Abstract
Histone Deacetylase 11 (HDAC11) is the newest member of the HDAC family of enzymes, which we have previously reported to function as a negative regulator of IL-10 expression in macrophages and dendritic cells. Thus far, its role in other hematopoietic cells has not been completely elucidated. We hereby report for the first time a lineage-restricted over-expression of HDAC11 in neutrophils, committed neutrophil precursors and myeloid leukemias exhibiting neutrophilic differentiation demonstrating a novel physiological role of HDAC11 as a negative regulator of neutrophil cytokine production.
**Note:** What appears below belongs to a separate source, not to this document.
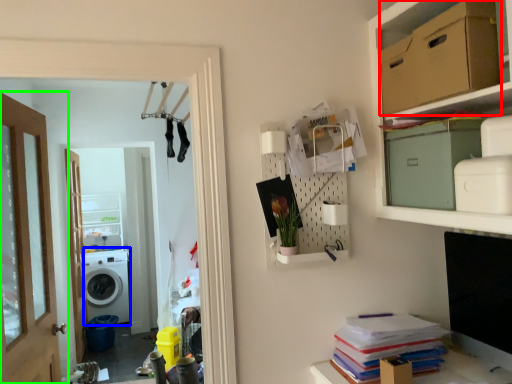
Question: Which object is positioned closest to cardboard box (highlighted by a red box)? Select from washing machine (highlighted by a blue box) and door (highlighted by a green box).

Choices:
 (A) washing machine
 (B) door

Answer: (B)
Leukocyte subpopulations from murine bone marrow and spleen were flow-sorted and analyzed by qRT-PCR for HDAC11 mRNA, revealing a higher level of mRNA expression on neutrophils and promyelocytes, as compared to monocytes and lymphoid subsets. Similarly, sorted human peripheral blood leukocytes from normal donors, showed higher levels of HDAC11 mRNA in neutrophils, as compared to monocytes. To further investigate the transcriptional activity of HDAC11 in myeloid and lymphoid cells, we utilized a HDAC11 promoter-driven eGFP reporter mice, where eGFP expression indicates HDAC11 transcription (Heintz, N Nat. Rev. Neuroscience 2001). Using multiparametric flow cytometry with lineage-specific markers on this mouse model, we confirmed a marked over-expression of HDAC11 on neutrophils, compared to other subpopulations including monocytes, B-cell, T-cells, NK cells and plasma cells. Furthermore, analysis of bone marrow hematopoietic cells revealed a swift over-expression of HDAC11 at the promyelocyte stage of neutrophil differentiation, with low to undetectable expression in upstream uncommitted common myeloid progenitors and lineage-unrelated monocytic precursors. To study whether this lineage-specific overexpression applies to malignant processes, we studied human cell lines and found overt overexpression of HDAC11 in the acute promyelocytic leukemia cell line NB4, as compared to the myeloblastic cell line Kasumi and two monocyte/macrophage cell lines U937 and THP1. Moreover, in-vitro maturation of the differentiation-inducible myeloid cell line HL60 demonstrated a marked increase in HDAC11 mRNA, paralleling the acquisition of nuclear segmentation characteristic of neutrophil maturation. In order to investigate the physiologic role of HDAC11 overexpression on neutrophils, we utilized a model of germline-HDAC11KO mice. Surprisingly, highly purified neutrophils lacking HDAC11 showed an overt overproduction of TNF-alpha and IL-6 upon stimulation with LPS, as compared to their wild type counterparts.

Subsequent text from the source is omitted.